Re: [alsa-devel] [PATCH] ASoC: soc-core: Fix null pointer dereference in soc_find_component

From: Pierre-Louis Bossart
Date: Tue Jan 15 2019 - 14:35:12 EST



On 1/14/19 6:06 PM, Mark Brown wrote:
On Fri, Jan 11, 2019 at 03:49:08PM -0600, Pierre-Louis Bossart wrote:

Adding some traces I can see that the the platform name we use doesn't seem
compatible with your logic. All the Intel boards used a constant platform
name matching the PCI ID, see e.g. [1], which IIRC is used to bind
components. Liam, do you recall in more details if this is really required?
That's telling me that either snd_soc_find_components() isn't finding
components in the same way that we do when we bind things which isn't
good or we're binding links without having fully matched everything on
the link which also isn't good.

Without a system that shows the issue I can't 100% confirm but I think
it's the former - I'm fairly sure that those machines are relying on the
component name being initialized to fmt_single_name() in
snd_soc_component_initialize().
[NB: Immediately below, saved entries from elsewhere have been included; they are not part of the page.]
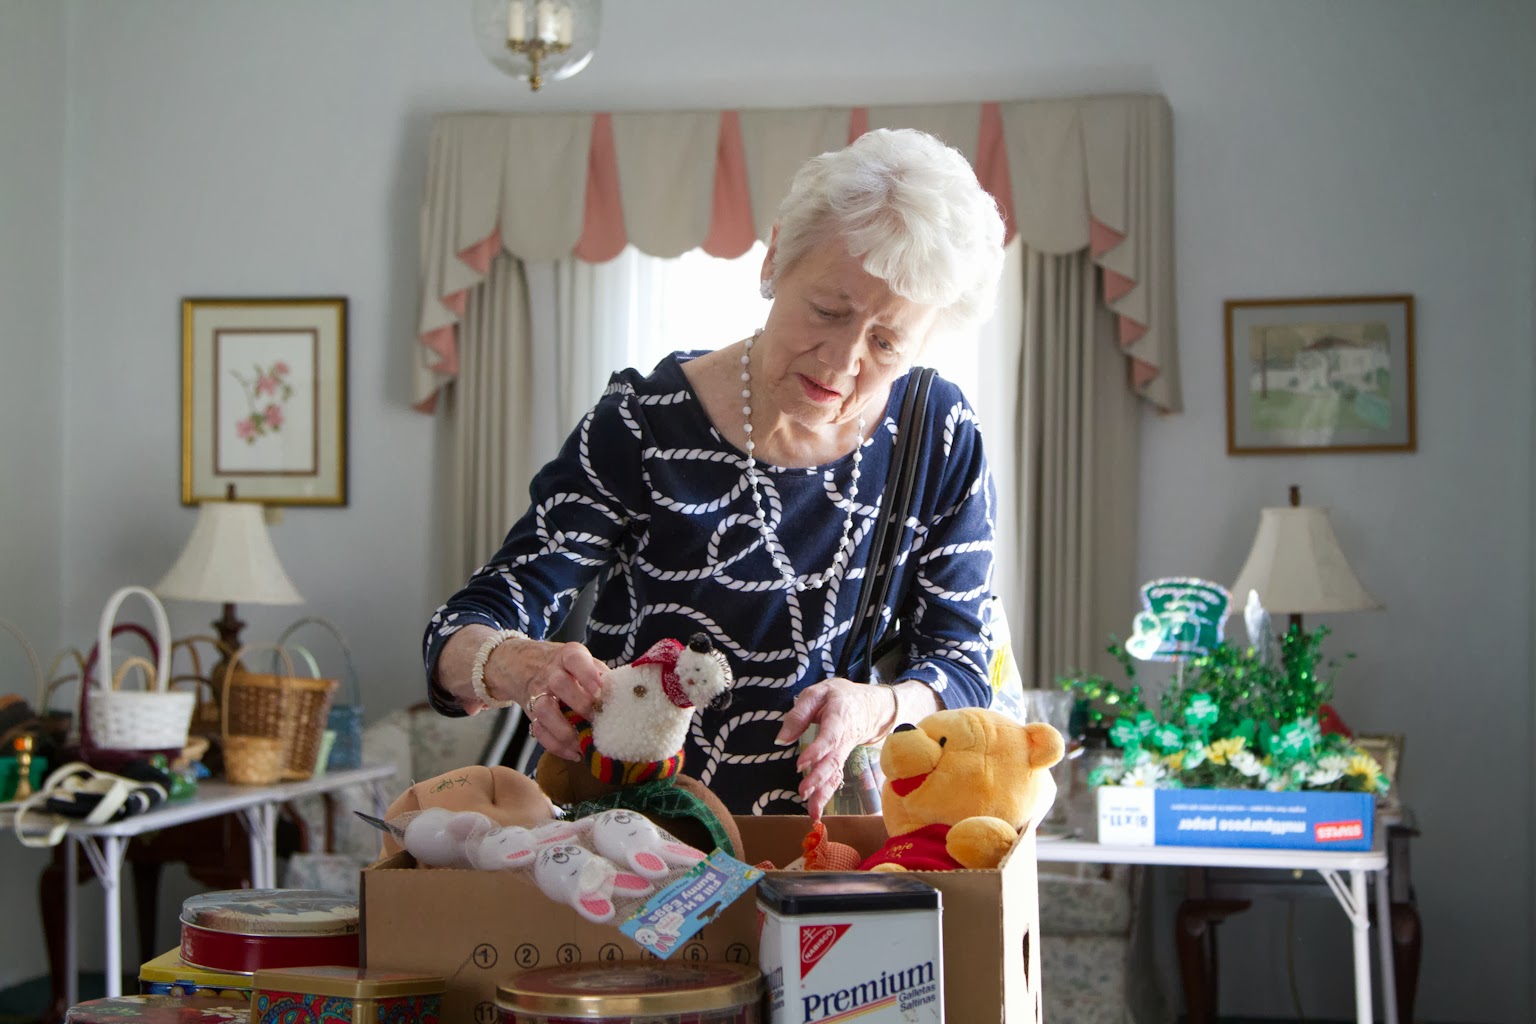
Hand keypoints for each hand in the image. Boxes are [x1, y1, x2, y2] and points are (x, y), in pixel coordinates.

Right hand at [487, 639, 605, 760]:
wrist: (525, 664)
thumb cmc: (566, 667)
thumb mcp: (584, 662)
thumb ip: (602, 676)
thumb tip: (625, 697)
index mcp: (567, 656)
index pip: (574, 659)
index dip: (587, 674)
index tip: (599, 690)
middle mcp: (550, 673)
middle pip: (559, 684)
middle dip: (580, 704)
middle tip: (597, 719)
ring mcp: (538, 694)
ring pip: (544, 711)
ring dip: (565, 731)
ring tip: (584, 744)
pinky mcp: (531, 714)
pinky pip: (539, 731)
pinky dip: (556, 746)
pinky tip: (574, 754)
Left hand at [774, 678, 897, 819]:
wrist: (869, 705)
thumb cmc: (838, 696)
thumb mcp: (817, 693)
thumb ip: (799, 714)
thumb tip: (781, 740)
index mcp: (839, 717)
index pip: (829, 736)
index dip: (817, 751)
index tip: (800, 764)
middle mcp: (844, 739)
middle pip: (833, 761)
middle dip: (818, 778)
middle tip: (802, 792)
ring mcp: (844, 752)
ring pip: (835, 774)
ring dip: (823, 793)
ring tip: (811, 812)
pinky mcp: (841, 760)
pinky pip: (835, 778)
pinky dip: (826, 795)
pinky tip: (816, 811)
That is supposed to wind up using
dev_name() (which would be the PCI address for a PCI device) as the
basis of the name. What I can't currently see is how exactly that gets
bound (or how any of the other links avoid trouble for that matter). We
could revert and push this into cards but I would rather be confident
that we understand what's going on, I'm not comfortable that we aren't
just pushing the breakage around rather than fixing it. Can someone
with an x86 system take a look and confirm exactly what's going on with
binding these cards please?

Beyond the fact that the platform_name seems to be totally useless, additional tests show that the patch ('ASoC: soc-core: defer card probe until all component is added to list') adds a new restriction which contradicts existing error checks.

None of the Intel machine drivers set the dailink "cpu_name" field but use the "cpu_dai_name" field instead. This was perfectly legit as documented by the code at the end of soc_init_dai_link()

    /*
     * At least one of CPU DAI name or CPU device name/node must be
     * specified
     */
    if (!link->cpu_dai_name &&
        !(link->cpu_name || link->cpu_of_node)) {
        dev_err(card->dev,
            "ASoC: Neither cpu_dai_name nor cpu_name/of_node are set for %s\n",
            link->name);
        return -EINVAL;
    }

The code contributed by Qualcomm only checks for cpu_name, which prevents the init from completing.

So if we want to be consistent, the new code should be something like:

diff --git a/sound/soc/soc-core.c b/sound/soc/soc-core.c
index b680c673c553..2791da9417f8 100644
--- a/sound/soc/soc-core.c
+++ b/sound/soc/soc-core.c
@@ -1154,7 +1154,7 @@ static int soc_init_dai_link(struct snd_soc_card *card,
         * Defer card registartion if cpu dai component is not added to
         * component list.
         */
-       if (!soc_find_component(link->cpu_of_node, link->cpu_name))
+       if (!link->cpu_dai_name && !soc_find_component(link->cpu_of_node, link->cpu_name))
                return -EPROBE_DEFER;

        /*

or try to call soc_find_component with both cpu_name or cpu_dai_name, if this makes sense?